[Fix] Lib with small max_seq_len incompatible with prebuilt weight (#840)

MasterJH5574 · web-flow · commit cd99740ce921 · 2023-08-30T10:51:56.000-04:00
This PR fixes an issue introduced by #780, which broke our intended behavior to make the cos/sin shape independent of the max sequence length, so that no matter what max sequence length people use, they can always use a same set of prebuilt weight and do not need to clone different weight repositories. This intended behavior is broken by #780. However, it is true that the needs for larger max sequence length are growing. Prior to #780, when the max sequence length is larger than 2048, the cached cos/sin do not work anymore and break. To be compatible as much as possible, this PR changes the behavior to "taking the maximum value of 2048 and the specified max sequence length when building the model lib". With this fix, when the maximum sequence length is smaller than 2048, we are still able to use the prebuilt weights.

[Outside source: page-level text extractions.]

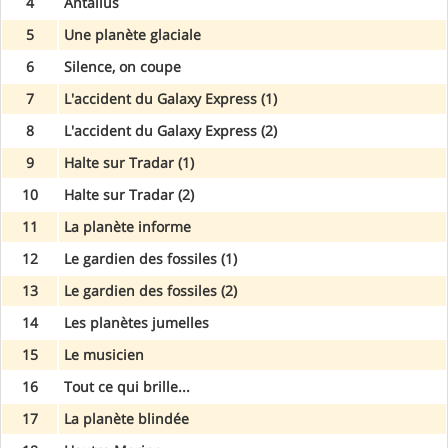
4
Antalius
5
Une planète glaciale
6
Silence, on coupe
7
L'accident du Galaxy Express (1)
8
L'accident du Galaxy Express (2)
9
Halte sur Tradar (1)
10
Halte sur Tradar (2)
11
La planète informe
12
Le gardien des fossiles (1)
13
Le gardien des fossiles (2)
14
Les planètes jumelles
15
Le musicien
16
Tout ce qui brille...
17
La planète blindée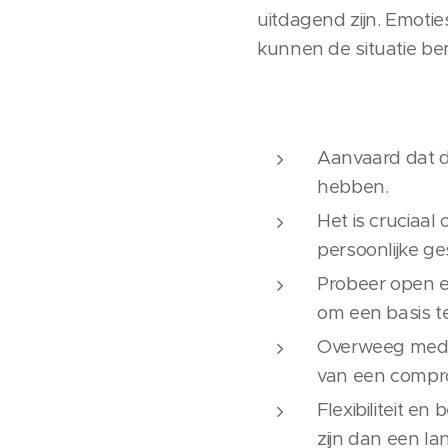
uitdagend zijn. Emoti
kunnen de situatie bem
Aanvaard dat 
hebben.
Het is cruciaal
persoonlijke ge
Probeer open e
om een basis t
Overweeg mediat
van een compr
Flexibiliteit e
zijn dan een lan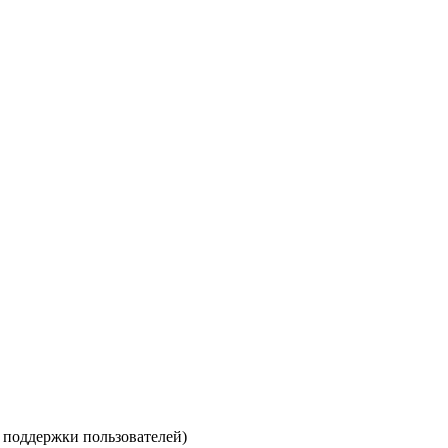
е поддержки пользователей)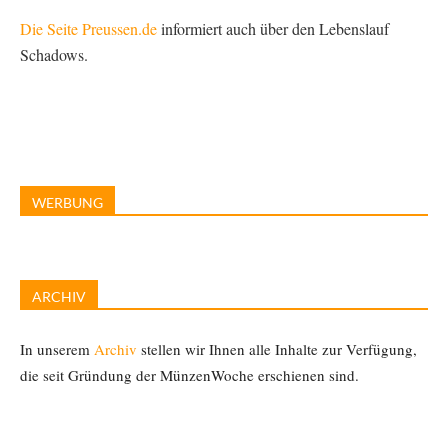
Die Seite Preussen.de
informiert auch über den Lebenslauf
Schadows.
WERBUNG
ARCHIV
In unserem
Archiv
stellen wir Ihnen alle Inhalte zur Verfügung,
die seit Gründung der MünzenWoche erschienen sind.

And when it is larger than 2048, we will only be able to use the weight converted along the build.
diff --git a/mlc_llm/relax_model/llama.py b/mlc_llm/relax_model/llama.py
@@ -577,13 +577,13 @@ def __init__(self, config: LlamaConfig, sep_embed: bool = False):
         assert config.hidden_size % config.num_attention_heads == 0
         head_dim = config.hidden_size // config.num_attention_heads
 
-        # Set the cached sin/cos to the max seq len.

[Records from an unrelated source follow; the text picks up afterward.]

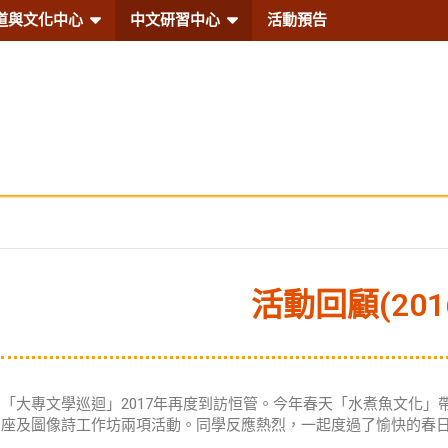
道與文化中心
中文研習中心‎
活動預告
言及文化
活動回顧(2016
「大專文學巡迴」2017年再度到訪恒管。今年春天「水煮魚文化」
座及圖像詩工作坊兩項活動。同學反應熱烈，一起度過了愉快的春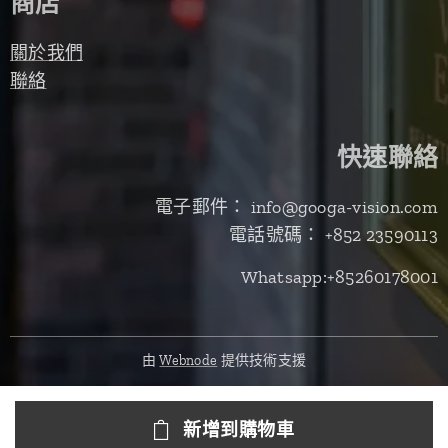
商店
關於我們
聯絡
快速聯絡
電子郵件： info@googa-vision.com
電話號碼： +852 23590113
Whatsapp:+85260178001
由
Webnode
提供技術支援
新增到購物車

+        # Set the cached sin/cos to the maximum of 2048 and max seq len.
         # This will be eliminated further with online rotary embedding calculation.
         self.cos_cached = nn.Parameter(
-            (config.max_sequence_length, head_dim), dtype=config.dtype, name="cos_cached"
+            (max(config.max_sequence_length, 2048), head_dim), dtype=config.dtype, name="cos_cached"
         )
         self.sin_cached = nn.Parameter(
-            (config.max_sequence_length, head_dim), dtype=config.dtype, name="sin_cached"
+            (max(config.max_sequence_length, 2048), head_dim), dtype=config.dtype, name="sin_cached"
         )
         ############ End ############
 
@@ -892,9 +892,9 @@ def f_compute_relax_param(relax_pname: str, torch_params: List[Any]):
     inv_freq = 1.0 / (
         config.position_embedding_base ** (np.arange(0, head_dim, 2).astype("float32") / head_dim)
     )
-    # Set the cached sin/cos to the max sequence length.
+    # Set the cached sin/cos to the maximum of 2048 and max sequence length.
     # This will be eliminated further with online rotary embedding calculation.
-    t = np.arange(config.max_sequence_length, dtype=inv_freq.dtype)
+    t = np.arange(max(config.max_sequence_length, 2048), dtype=inv_freq.dtype)
     freqs = np.einsum("i,j->ij", t, inv_freq)
     emb = np.concatenate((freqs, freqs), axis=-1)
     param_list[-2] = tvm.nd.array(np.cos(emb).astype(config.dtype), device)
diff --git a/mlc_llm/transform/fuse_split_rotary_embedding.py b/mlc_llm/transform/fuse_split_rotary_embedding.py
@@ -15,6 +15,7 @@
 
 def get_split_rotary(num_attention_heads, head_dim, max_sequence_length=2048):
     hidden_size = num_attention_heads * head_dim
+    max_sequence_length = max(max_sequence_length, 2048)
 
     @T.prim_func
     def split_rotary(
@@ -77,6 +78,7 @@ def split_rotary(
 
 def fuse_split_rotary_embedding(mod, num_attention_heads, hidden_size, max_sequence_length=2048):
     head_dim = hidden_size // num_attention_heads
+    max_sequence_length = max(max_sequence_length, 2048)
 
     mod["split_rotary"] = get_split_rotary(num_attention_heads, head_dim, max_sequence_length)